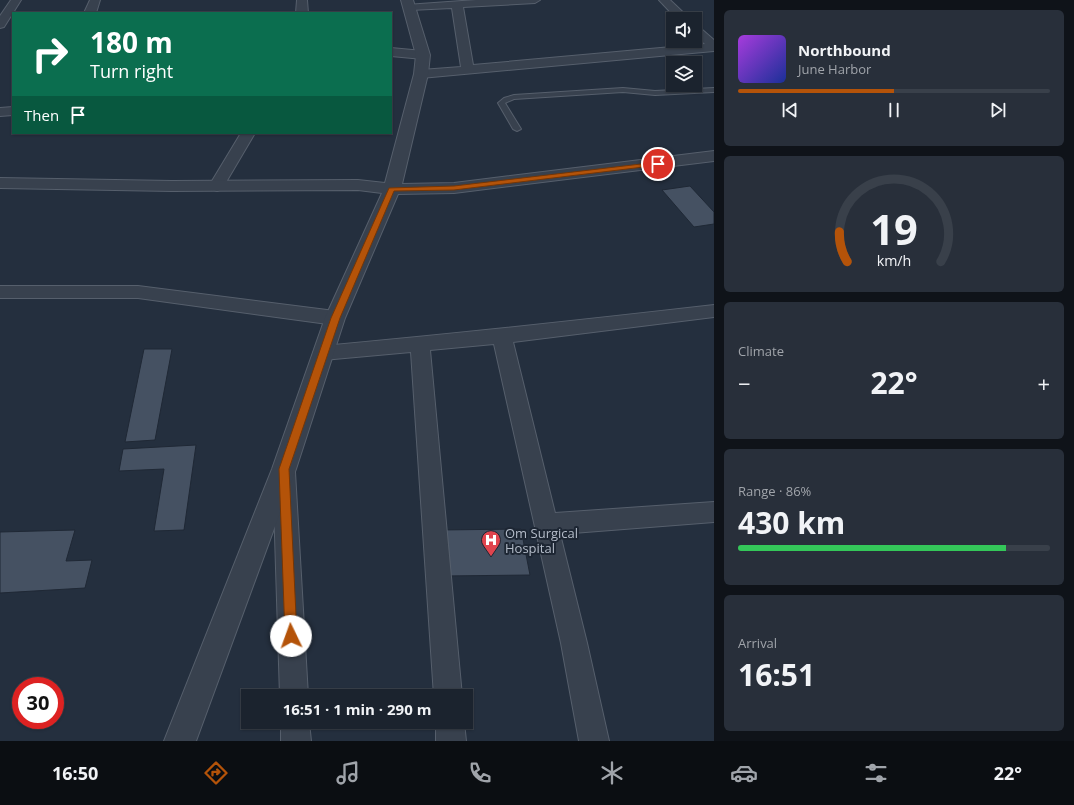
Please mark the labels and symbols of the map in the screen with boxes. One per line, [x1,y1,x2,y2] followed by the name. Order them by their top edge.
[641,147,675,181] pin
[505,524,578,557] place label: Om Surgical Hospital
[480,529,502,557] hospital icon: Om Surgical Hospital
[270,615,312,657] position arrow
[12,677,64,729] speed limit sign: 30

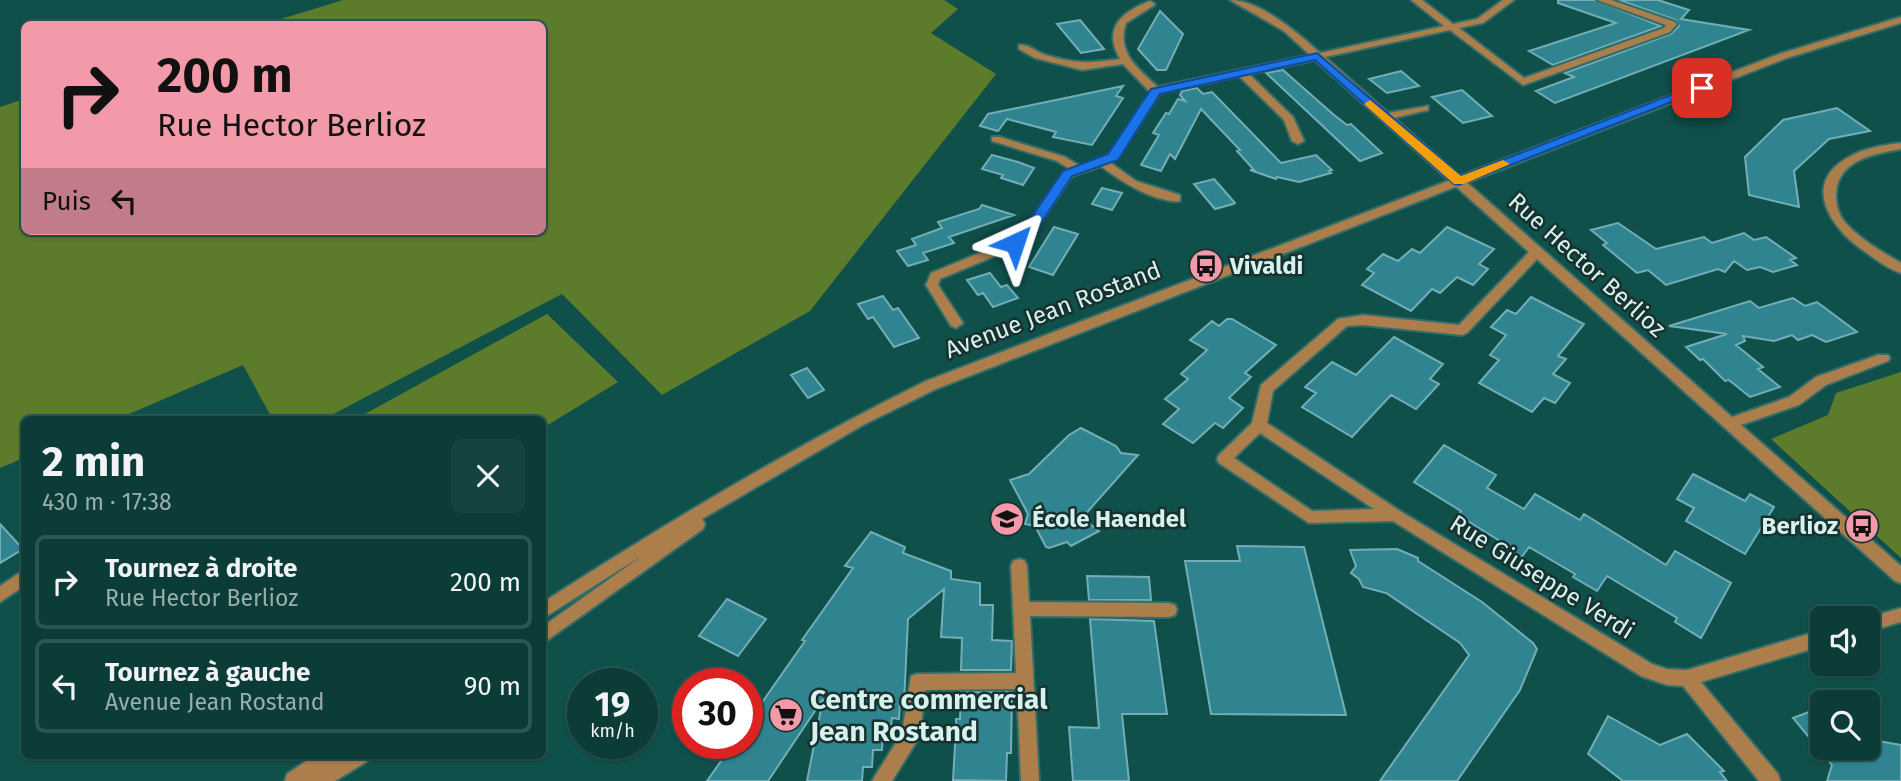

[PROBLEM REQUIREMENTS]: Set down all records verbatim, omitting images.

[ANSWER]:
Please mark the labels and symbols of the map in the screen with boxes. One per line, [x1,y1,x2,y2] followed by the name. Order them by their top edge.
[641,147,675,181] pin
[505,524,578,557] place label: Om Surgical Hospital
[480,529,502,557] hospital icon: Om Surgical Hospital
[270,615,312,657] position arrow
[12,677,64,729] speed limit sign: 30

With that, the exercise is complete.